Supplied data Block Start
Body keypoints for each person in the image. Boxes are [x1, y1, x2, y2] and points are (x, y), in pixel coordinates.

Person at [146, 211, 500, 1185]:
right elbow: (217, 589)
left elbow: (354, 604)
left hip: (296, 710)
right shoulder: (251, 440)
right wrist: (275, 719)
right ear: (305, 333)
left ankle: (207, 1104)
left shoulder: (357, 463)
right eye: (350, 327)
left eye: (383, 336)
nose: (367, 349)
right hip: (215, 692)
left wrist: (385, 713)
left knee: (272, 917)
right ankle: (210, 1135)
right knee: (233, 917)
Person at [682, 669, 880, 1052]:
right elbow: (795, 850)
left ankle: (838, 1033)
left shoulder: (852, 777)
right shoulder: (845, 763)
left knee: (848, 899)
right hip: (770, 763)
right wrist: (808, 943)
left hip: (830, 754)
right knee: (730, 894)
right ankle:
Supplied data Block End
- Problem
From the data above, extract every line in its exact form.

- The completed task
Body keypoints for each person in the image. Boxes are [x1, y1, x2, y2] and points are (x, y), in pixel coordinates.

Person at [146, 211, 500, 1185]:
right elbow: (217, 589)
left elbow: (354, 604)
left hip: (296, 710)
right shoulder: (251, 440)
right wrist: (275, 719)
right ear: (305, 333)
left ankle: (207, 1104)
left shoulder: (357, 463)
right eye: (350, 327)
left eye: (383, 336)
nose: (367, 349)
right hip: (215, 692)
left wrist: (385, 713)
left knee: (272, 917)
right ankle: (210, 1135)
right knee: (233, 917)
Person at [682, 669, 880, 1052]:
right elbow: (795, 850)
left ankle: (838, 1033)
left shoulder: (852, 777)
right shoulder: (845, 763)
left knee: (848, 899)
right hip: (770, 763)
right wrist: (808, 943)
left hip: (830, 754)
right knee: (730, 894)
right ankle:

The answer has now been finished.